### [TASKS TO PERFORM]
**a.** Condense the paragraph of the MarkLogic mailing-list message that begins "Definitely use the map option" into a short bulleted list that keeps its main points.
**b.** From the MarkLogic mailing-list message, extract word for word the passage from "let $given-map := map:map()" up to and including "map:put($given-map, ., .) (: ML6+ :)".

Definitely use the map option with element-values. Use an element-range-query
instead of the element-value-query, too. You're already using the range index
for the rest of the query, after all.
This returns a sequence of any values that are given, but invalid:
xquery version "1.0-ml";
let $i1-qn := xs:QName("index1")
let $given-seq-codes := ("222","333", "newval") (:1k to 10k with maybe 100
newvals:) (:newval is test new code value:)
let $qry := cts:element-range-query($i1-qn, '=', $given-seq-codes)
let $valid-map := cts:element-values($i1-qn, (), 'map', $qry)
let $given-map := map:map()
let $_ := for $i in $given-seq-codes return map:put($given-map, $i, $i) (:
pre-ML6 :)
return map:keys($given-map - $valid-map)
With ML6 the map:put code could be a little more elegant - and probably a
little faster for large sequences.
let $_ := $given-seq-codes ! map:put($given-map, ., .) (: ML6+ :)
If you do this in multiple places, some of the code above could be refactored
into new functions.
-- Mike
On 8 Feb 2013, at 09:01 , Damon Feldman <[email protected]> wrote:
> Paul,
>
> This looks good to me, but map-based difference will be much, much faster
> than using a predicate on a sequence as in:
> $given-seq-codes[not (. = $valid-codes-given-seq)]
>
> and perhaps pre-retrieve the existing values as a map via:
>
> cts:element-values($i1-qn, ("map"), (), $e-v-qry)
>
> Damon
>
> From: Paul M [mailto:[email protected]]
> Sent: Friday, February 08, 2013 11:38 AM
> To: Damon Feldman; MarkLogic Developer Discussion
> Subject: Re: [MarkLogic Dev General] finding an id that does not exist
>
> xquery version "1.0-ml";
> declare namespace html = "http://www.w3.org/1999/xhtml";
> xdmp:query-trace(true()),
> let $i1-qn := xs:QName("index1")
> let $given-seq-codes := ("222","333", "newval") (:1k to 10k with maybe 100
> newvals:) (:newval is test new code value:)
> let $e-v-qry := cts:element-value-query($i1-qn, ($given-seq-codes))
> let $valid-codes-given-seq := cts:element-values($i1-qn, (), (), $e-v-qry)
> (:1k to 10k:)
> let $all-valid-codes := cts:element-values($i1-qn, ()) (:millions:)
> let $new-codes-given-seq:= $given-seq-codes[not (. = $valid-codes-given-seq)]
> return ($new-codes-given-seq, "|",$valid-codes-given-seq, "|",
> $all-valid-codes)
>
> This appears to give correct response, so far, small test?
>
> From: Damon Feldman <[email protected]>
> To: Paul M <[email protected]>; MarkLogic Developer Discussion
> <[email protected]>
> Sent: Friday, February 8, 2013 10:59 AM
> Subject: RE: [MarkLogic Dev General] finding an id that does not exist
>
> Paul,
>
> That may not be intractable, depending on the response time you need. E.g.
> this runs in 1M values in 10 seconds on my laptop:
>
> let $m1 := map:map()

### [RECORDED DATA]
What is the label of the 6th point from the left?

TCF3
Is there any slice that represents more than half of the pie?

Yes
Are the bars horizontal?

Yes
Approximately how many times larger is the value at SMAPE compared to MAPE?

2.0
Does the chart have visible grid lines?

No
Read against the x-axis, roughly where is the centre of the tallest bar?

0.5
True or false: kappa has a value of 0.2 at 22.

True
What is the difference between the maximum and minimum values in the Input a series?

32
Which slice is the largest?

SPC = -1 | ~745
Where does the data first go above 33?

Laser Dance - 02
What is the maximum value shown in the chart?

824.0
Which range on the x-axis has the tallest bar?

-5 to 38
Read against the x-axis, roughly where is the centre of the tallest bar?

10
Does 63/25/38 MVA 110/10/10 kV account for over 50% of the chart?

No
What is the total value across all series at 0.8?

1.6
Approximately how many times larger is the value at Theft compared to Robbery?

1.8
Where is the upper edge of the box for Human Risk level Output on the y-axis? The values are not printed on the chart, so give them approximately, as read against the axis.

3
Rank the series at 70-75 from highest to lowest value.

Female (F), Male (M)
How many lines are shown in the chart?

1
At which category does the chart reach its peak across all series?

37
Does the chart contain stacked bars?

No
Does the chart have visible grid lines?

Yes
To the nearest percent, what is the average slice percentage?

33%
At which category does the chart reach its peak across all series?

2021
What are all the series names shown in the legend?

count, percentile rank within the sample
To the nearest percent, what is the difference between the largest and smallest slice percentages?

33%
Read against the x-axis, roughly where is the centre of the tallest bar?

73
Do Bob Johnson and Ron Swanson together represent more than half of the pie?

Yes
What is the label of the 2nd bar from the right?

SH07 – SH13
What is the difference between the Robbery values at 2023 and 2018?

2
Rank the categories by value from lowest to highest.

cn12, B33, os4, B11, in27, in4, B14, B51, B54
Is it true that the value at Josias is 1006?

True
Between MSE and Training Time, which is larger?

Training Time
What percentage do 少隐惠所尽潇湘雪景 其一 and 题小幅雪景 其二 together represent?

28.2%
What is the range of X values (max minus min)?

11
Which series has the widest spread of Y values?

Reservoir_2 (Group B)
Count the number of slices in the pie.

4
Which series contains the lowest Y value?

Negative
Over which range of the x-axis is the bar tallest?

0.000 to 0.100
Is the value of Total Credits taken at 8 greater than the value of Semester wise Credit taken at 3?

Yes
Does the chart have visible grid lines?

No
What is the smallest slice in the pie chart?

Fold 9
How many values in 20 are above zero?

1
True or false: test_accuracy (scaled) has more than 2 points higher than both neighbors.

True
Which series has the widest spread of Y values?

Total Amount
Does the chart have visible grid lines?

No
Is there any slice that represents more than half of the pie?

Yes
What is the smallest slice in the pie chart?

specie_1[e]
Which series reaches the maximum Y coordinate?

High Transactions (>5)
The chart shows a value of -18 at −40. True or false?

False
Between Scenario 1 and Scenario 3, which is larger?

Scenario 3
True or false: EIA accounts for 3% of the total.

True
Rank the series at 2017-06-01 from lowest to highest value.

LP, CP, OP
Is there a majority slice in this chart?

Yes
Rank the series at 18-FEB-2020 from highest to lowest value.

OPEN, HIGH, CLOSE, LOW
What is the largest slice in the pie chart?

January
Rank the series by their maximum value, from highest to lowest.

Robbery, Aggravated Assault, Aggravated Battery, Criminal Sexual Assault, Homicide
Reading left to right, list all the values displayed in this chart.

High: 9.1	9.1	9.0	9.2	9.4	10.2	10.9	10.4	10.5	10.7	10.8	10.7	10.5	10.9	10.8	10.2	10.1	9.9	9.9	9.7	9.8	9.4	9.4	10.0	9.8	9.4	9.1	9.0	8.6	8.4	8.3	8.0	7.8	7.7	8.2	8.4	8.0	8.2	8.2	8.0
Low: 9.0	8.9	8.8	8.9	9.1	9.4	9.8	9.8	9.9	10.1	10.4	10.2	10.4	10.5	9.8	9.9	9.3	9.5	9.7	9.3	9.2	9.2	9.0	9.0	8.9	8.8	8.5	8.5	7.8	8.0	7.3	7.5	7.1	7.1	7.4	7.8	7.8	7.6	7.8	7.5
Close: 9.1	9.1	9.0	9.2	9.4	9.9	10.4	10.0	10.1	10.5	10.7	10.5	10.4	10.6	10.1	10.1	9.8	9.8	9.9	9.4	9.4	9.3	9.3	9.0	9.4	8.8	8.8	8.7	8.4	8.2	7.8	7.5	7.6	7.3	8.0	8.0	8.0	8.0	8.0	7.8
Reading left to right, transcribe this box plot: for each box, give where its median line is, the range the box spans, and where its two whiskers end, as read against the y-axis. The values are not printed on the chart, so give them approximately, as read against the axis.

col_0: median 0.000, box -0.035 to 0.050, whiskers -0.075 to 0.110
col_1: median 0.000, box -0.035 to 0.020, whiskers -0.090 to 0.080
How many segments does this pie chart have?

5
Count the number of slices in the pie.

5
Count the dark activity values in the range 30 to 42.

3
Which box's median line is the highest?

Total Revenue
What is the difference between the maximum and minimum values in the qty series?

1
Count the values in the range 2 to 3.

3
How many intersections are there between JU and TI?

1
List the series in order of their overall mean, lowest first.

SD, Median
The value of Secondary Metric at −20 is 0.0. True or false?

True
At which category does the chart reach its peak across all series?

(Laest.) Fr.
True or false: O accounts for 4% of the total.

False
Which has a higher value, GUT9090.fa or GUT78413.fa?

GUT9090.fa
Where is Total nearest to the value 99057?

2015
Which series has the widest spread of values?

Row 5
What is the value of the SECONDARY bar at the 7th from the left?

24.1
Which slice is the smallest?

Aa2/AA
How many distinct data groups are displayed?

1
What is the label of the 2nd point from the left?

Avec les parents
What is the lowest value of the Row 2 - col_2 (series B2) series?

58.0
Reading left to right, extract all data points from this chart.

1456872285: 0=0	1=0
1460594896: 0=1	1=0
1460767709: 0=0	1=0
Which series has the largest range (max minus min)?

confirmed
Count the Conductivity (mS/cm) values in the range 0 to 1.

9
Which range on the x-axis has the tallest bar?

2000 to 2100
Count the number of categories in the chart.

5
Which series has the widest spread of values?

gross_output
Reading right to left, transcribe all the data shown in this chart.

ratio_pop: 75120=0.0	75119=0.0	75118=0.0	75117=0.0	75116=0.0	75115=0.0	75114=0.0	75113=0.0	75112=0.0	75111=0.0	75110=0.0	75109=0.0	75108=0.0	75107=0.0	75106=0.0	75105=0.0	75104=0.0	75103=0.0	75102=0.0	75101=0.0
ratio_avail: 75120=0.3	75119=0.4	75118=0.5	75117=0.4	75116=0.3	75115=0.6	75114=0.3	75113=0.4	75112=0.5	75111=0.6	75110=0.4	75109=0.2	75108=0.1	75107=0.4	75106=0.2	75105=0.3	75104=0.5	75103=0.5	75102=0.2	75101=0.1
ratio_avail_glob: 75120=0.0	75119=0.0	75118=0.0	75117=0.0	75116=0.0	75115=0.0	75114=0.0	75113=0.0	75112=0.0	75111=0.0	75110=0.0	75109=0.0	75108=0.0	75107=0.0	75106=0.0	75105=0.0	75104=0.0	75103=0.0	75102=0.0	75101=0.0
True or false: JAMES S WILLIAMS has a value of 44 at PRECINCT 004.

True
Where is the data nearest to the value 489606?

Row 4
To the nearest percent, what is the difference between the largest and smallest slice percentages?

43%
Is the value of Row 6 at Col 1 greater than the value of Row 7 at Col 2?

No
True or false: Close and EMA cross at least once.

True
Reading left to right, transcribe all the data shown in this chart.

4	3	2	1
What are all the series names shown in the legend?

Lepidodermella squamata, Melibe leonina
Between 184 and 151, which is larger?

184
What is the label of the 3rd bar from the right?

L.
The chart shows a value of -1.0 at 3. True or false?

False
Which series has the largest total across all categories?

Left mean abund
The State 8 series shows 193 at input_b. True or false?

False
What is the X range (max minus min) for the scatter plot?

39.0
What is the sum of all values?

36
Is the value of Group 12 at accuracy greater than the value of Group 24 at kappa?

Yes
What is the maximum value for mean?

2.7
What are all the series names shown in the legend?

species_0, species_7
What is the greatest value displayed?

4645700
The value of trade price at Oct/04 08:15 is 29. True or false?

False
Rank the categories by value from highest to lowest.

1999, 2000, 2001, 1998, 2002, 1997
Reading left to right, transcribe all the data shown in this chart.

### [TASK RESULTS]
**a.**
- Use the map option with element-values.
- Use an element-range-query instead of the element-value-query.
- The rest of the query already uses the range index.

**b.**
let $given-map := map:map()
let $_ := for $i in $given-seq-codes return map:put($given-map, $i, $i) (:
pre-ML6 :)
return map:keys($given-map - $valid-map)
With ML6 the map:put code could be a little more elegant - and probably a
little faster for large sequences.
let $_ := $given-seq-codes ! map:put($given-map, ., .) (: ML6+ :)